Rich Galen, a Republican strategist and editor of Mullings.com, said Senate Democrats, led most visibly by Majority Leader Tom Daschle of South Dakota, are an easy target.

"The business about being an obstructionist is driving Daschle nuts," he said. "It’s an easy claim because the Republicans said they sent 50 bills over and they’re sitting somewhere – I do think that inactivity, though maybe too general a phrase, is most likely to be a factor in this campaign," he added.

A briefing conducted in April for Capitol Hill Republicans warned members that Democrats were likely to conduct a "mean, nasty and negative" campaign. Republicans were counseled to be aggressive, if need be, to get the GOP message across.

"Don’t kid yourself – there is no new tone in politics," said the report, conducted by Public Opinion Strategies in Alexandria, Va.

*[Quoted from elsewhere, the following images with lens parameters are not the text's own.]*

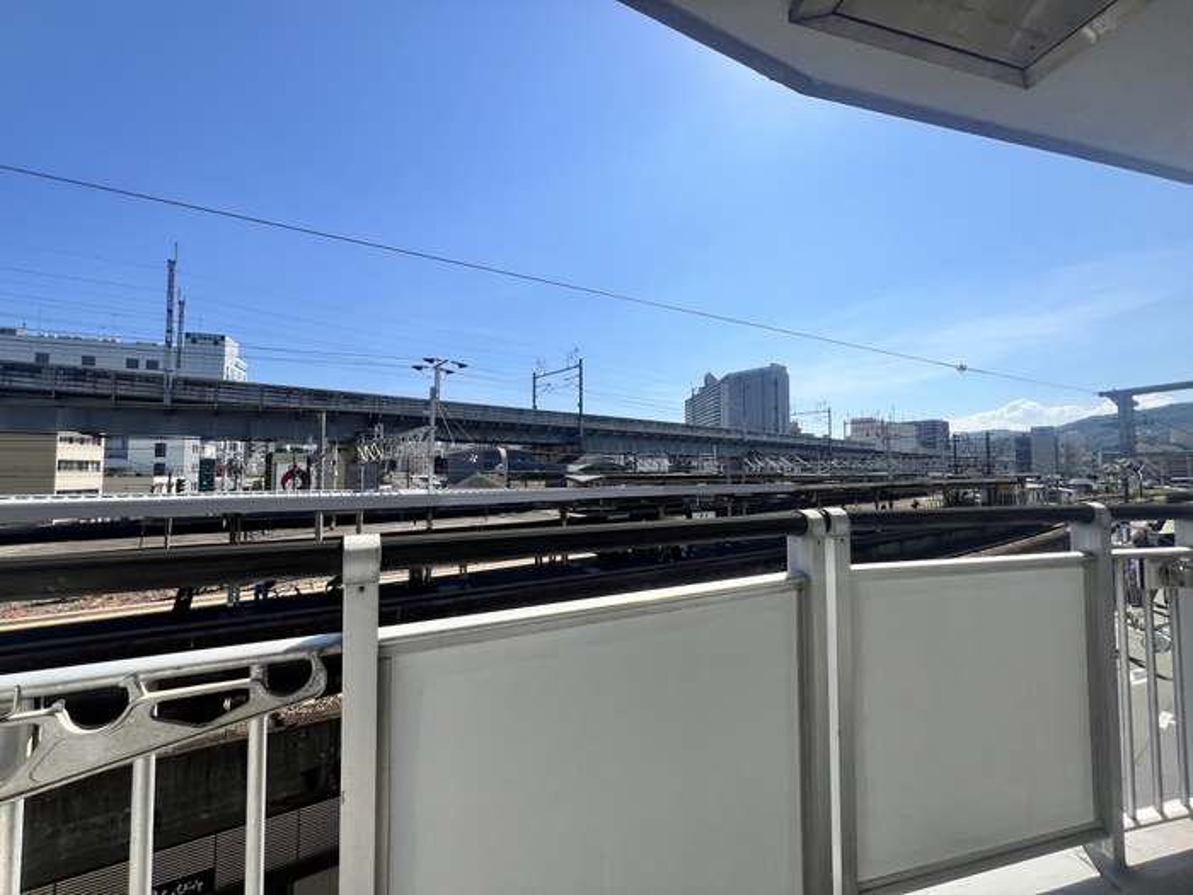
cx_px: 596
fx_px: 448
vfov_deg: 89.9
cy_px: 448
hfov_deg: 106.2
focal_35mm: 13
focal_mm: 1.57
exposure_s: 1/2874
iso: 32
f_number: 1.8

Democrats see domestic issues like Social Security and healthcare their home turf. And though Bush and Republicans have enjoyed growing confidence from voters in this areas, Democratic representatives are already touting polls that say Americans trust them more.

"The Republican Party, and the president, time and time again, have come down on the side of special interests. And their tax cut? It was for the wealthiest one percent," said DNC Spokeswoman Maria Cardona, adding that the GOP wants to take away Social Security through privatization and "destroy pristine" American lands for oil drilling.

"That’s an effort to try and paint a picture that doesn’t exist," Racicot said on the Social Security question. There has been no proposal that would cut benefits, only one that would allow beneficiaries to voluntarily put aside a small percentage of the tax they pay on Social Security into protected markets. That’s a far cry from "destroying" Social Security, he argued.

"Anyone who suggests that has to know that it is not true and they are trying opportunistically to frighten people, and that is critically inappropriate," said Racicot. "They are just masking the fact that they don’t have their own plan."

Racicot said he is also unwilling to concede other issues to the Democrats.

"The President has put forward a number of positive steps to address a number of domestic issues facing the nation," he said. "He is providing a governing philosophy that every candidate can embrace."